El primer recorrido por el Museo Jumex

Una fábrica de artes al lado de una gran ola de espejos, ese es el panorama de un área de Polanco donde cada vez se levantan más conjuntos habitacionales de lujo que se convierten en micro ciudades aisladas del resto del Distrito Federal. Con la llegada del Museo Jumex y su estructura de mármol veracruzano de color vainilla concebida por el arquitecto David Chipperfield a la zona, descubrimos que los 6,000 metros cuadrados para exposiciones y áreas dedicadas a la investigación prometen muchos retos, tanto para los que gustan del arte contemporáneo como para aquellos que de vez en cuando sienten que vieron al rey verdaderamente desnudo tras observar lienzos vacíos con verdaderas obras de palabras en las cédulas.

A pocos días de la inauguración del Museo Jumex, nos encontramos con una obra terminada, pero con algunos espacios vacíos, diferencias entre la información proporcionada por redes sociales y la página de la Fundación Jumex y algunas zonas que requieren pulirse dentro del lugar (falta de señalamientos, cédulas negras de letras blancas en espacios oscuros, indicación de cuales obras son interactivas), pero afortunadamente descubrimos que las primeras exposiciones cubren las expectativas que teníamos de una de las colecciones privadas de arte contemporáneo más grandes que existen en México.

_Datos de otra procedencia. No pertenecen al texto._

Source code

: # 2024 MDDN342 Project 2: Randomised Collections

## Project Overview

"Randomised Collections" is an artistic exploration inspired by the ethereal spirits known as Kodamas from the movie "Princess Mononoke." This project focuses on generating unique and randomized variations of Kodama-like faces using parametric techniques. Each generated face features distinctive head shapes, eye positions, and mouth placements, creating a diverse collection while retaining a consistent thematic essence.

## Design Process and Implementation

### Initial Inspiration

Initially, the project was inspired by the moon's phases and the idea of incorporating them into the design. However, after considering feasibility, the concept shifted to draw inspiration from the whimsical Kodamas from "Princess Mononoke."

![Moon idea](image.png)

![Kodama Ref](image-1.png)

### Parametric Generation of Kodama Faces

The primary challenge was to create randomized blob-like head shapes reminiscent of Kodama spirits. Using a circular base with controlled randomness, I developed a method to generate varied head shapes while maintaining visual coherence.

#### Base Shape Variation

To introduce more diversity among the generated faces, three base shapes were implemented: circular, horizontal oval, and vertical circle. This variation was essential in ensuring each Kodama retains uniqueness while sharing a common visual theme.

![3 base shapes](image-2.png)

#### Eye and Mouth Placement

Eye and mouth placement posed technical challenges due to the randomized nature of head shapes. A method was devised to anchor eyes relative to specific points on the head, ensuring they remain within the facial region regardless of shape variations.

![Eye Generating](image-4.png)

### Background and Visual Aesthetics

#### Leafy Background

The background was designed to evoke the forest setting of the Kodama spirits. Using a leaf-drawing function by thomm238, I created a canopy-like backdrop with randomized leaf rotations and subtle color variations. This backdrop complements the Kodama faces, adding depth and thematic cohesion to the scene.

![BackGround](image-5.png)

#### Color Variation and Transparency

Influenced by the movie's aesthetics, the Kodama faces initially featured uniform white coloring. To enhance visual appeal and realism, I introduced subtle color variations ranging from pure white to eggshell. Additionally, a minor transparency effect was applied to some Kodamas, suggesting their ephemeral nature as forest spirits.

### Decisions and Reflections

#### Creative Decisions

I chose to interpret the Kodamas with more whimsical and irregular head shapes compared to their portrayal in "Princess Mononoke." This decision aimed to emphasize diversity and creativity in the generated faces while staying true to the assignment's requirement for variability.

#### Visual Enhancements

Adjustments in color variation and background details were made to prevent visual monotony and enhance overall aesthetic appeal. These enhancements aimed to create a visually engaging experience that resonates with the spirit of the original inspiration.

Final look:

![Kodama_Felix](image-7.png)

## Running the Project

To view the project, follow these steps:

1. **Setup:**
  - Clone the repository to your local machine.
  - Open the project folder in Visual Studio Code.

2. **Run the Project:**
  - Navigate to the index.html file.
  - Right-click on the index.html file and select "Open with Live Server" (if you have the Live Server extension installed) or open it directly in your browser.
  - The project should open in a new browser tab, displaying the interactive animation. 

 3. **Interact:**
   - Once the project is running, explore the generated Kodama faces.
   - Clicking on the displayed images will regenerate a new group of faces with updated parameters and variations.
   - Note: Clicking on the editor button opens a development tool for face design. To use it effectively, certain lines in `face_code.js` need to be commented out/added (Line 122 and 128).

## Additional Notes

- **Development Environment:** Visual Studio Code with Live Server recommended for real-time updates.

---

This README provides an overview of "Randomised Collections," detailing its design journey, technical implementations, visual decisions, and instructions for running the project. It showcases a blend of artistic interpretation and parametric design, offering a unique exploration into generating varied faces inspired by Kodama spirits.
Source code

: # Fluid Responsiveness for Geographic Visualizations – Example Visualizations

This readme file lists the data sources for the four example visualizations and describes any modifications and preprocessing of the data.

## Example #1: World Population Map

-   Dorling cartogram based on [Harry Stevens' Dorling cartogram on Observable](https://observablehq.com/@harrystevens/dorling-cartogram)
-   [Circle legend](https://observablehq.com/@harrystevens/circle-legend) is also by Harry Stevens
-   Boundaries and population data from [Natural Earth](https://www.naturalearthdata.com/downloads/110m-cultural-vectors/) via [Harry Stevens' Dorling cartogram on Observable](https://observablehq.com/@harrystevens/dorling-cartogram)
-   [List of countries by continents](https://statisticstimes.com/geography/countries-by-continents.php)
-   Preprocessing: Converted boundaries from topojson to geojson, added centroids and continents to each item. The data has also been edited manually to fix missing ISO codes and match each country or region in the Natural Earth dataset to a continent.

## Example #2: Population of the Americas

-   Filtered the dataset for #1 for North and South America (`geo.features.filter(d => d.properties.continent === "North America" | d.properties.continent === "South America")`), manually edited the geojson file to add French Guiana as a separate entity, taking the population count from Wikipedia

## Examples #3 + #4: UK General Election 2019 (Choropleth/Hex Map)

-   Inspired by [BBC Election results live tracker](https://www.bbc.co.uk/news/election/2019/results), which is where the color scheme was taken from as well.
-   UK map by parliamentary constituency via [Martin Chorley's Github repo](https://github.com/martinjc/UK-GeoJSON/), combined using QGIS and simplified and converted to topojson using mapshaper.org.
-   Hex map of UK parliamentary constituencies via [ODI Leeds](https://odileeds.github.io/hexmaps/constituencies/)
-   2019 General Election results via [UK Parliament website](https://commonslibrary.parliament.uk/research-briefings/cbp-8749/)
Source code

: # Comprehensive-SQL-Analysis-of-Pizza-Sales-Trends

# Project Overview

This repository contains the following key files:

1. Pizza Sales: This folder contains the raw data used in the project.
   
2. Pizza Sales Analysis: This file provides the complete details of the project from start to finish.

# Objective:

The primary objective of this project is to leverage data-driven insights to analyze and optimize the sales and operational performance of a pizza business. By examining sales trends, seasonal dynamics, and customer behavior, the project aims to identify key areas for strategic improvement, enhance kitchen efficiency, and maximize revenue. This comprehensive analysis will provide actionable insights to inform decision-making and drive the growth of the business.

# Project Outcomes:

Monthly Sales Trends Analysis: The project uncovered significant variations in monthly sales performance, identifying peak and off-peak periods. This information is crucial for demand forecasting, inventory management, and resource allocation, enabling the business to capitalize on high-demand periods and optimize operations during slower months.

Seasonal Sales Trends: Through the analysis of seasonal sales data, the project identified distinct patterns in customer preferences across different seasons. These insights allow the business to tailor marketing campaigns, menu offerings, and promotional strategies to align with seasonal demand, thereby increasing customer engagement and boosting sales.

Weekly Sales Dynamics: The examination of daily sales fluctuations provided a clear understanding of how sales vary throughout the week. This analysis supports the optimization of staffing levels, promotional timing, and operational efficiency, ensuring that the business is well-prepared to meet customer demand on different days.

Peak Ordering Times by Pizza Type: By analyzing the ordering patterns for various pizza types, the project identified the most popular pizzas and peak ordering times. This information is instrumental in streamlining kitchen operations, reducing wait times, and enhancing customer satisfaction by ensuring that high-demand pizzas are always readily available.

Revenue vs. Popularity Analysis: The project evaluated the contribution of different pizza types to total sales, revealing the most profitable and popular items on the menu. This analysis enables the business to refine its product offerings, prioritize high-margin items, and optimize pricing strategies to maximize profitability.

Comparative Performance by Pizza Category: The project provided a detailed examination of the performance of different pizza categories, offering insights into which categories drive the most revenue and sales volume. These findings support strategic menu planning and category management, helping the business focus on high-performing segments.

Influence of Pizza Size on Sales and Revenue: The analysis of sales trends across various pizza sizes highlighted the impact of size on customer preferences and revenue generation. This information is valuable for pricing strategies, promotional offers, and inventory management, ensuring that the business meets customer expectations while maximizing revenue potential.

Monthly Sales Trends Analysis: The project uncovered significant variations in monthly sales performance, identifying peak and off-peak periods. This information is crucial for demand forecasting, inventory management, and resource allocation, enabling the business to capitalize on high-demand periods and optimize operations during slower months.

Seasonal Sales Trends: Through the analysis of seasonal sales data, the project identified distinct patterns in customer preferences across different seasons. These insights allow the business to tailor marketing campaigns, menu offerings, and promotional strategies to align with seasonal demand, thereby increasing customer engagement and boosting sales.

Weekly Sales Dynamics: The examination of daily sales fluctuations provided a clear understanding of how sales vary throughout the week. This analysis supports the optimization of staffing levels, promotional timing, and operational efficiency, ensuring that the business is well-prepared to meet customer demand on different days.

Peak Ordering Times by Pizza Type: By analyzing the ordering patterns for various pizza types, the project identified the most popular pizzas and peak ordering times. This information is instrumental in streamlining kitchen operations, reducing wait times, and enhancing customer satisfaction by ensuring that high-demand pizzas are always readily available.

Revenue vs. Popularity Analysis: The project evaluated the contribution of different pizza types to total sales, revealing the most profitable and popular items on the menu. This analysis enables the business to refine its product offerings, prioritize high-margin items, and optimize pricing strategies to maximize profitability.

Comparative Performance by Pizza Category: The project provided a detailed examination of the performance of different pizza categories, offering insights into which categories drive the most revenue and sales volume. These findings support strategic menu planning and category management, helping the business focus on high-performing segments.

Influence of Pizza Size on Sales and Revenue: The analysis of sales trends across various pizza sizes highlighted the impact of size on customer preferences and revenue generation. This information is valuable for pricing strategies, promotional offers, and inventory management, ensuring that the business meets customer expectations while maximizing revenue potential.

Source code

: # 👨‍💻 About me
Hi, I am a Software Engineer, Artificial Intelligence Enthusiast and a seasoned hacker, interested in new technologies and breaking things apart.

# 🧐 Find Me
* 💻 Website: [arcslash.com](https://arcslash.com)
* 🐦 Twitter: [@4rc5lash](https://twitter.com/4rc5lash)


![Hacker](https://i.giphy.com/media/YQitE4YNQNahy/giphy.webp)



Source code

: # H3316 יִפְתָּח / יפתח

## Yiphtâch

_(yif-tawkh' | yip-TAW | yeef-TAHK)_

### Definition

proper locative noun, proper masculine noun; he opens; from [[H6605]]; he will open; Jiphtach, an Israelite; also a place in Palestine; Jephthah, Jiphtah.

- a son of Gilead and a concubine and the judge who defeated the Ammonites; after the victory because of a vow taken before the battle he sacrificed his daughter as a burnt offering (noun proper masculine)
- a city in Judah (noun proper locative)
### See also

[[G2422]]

El acervo de más de 1800 piezas empezará a revelarse poco a poco, tal como lo hizo en la Galería Jumex en Ecatepec, por el momento de las cinco exposiciones que se esperaban para la apertura del museo solo están disponibles tres, pero ya empieza a notarse la estructura de Cosmogonía doméstica del artista Damián Ortega, que próximamente permitirá ver una pieza mecánica que funciona como un reloj gigante en el piso, moviéndose en órbita, al exterior del lugar.

El recorrido inicia en el tercer piso del Museo Jumex, con la exposición Lugar en Dos Dimensiones, una selección de la Colección Jumex + Fred Sandback curada por Patrick Charpenel, en ella se presenta la obra de más de 40 artistas conviviendo en un mismo espacio, aprovechando las amplias proporciones del lugar para dirigirnos entre pinturas, esculturas e instalaciones, como tres realidades que logran coexistir gracias a las diferentes identidades.

Desde los experimentos con balones Spalding de Jeff Koon hasta las soluciones con animales preservados como las de Damien Hirst y la transformación de Jackie Kennedy al azul por Andy Warhol, sin olvidar pasar por las esculturas de fibra de vidrio, el latón cromado y los artículos comunes trasladados a una nueva perspectiva por los mismo objetos que la rodean.

Tras descender en el museo nos encontramos con un espacio oscuro que se va aclarando conforme avanzas en la exposición. Se trata de James Lee Byars - ½ an autobiography, curada por Magali Arreola en colaboración con MoMA PS1, donde se reúnen filmaciones, vestuarios y palabras para formar de alguna manera la figura del artista James Lee Byars, quien al estar obsesionado con la perfección buscó en todo su trabajo la idea de belleza y verdad.

Vemos a grandes rasgos las palabras que se convierten en pequeñas obras que llevan la caligrafía a un intrincado trazo de uniones certeras, así como objetos que al ser manipulados por el artista dejan de ser simples piedras que ruedan en una ciudad o papeles que se desdoblan al interior de una galería en diversos momentos de la década de los 60.

Después de pasar por otros espacios vacíos dentro del Museo Jumex, el recorrido inaugural concluye en el piso -3, el sótano donde el arte emergente encuentra al graffiti de tubos de neón, las llantas recicladas se vuelven una estructura suspendida en el espacio, las bicicletas cubiertas de lodo adquieren otro significado y las medias de nylon se convierten en figuras antropomórficas.

Es el área donde las tendencias se desbordan en un ambiente urbano en un contexto de concreto y tuberías expuestas que permite encontrar la identidad actual tras recorrer propuestas consolidadas en años anteriores.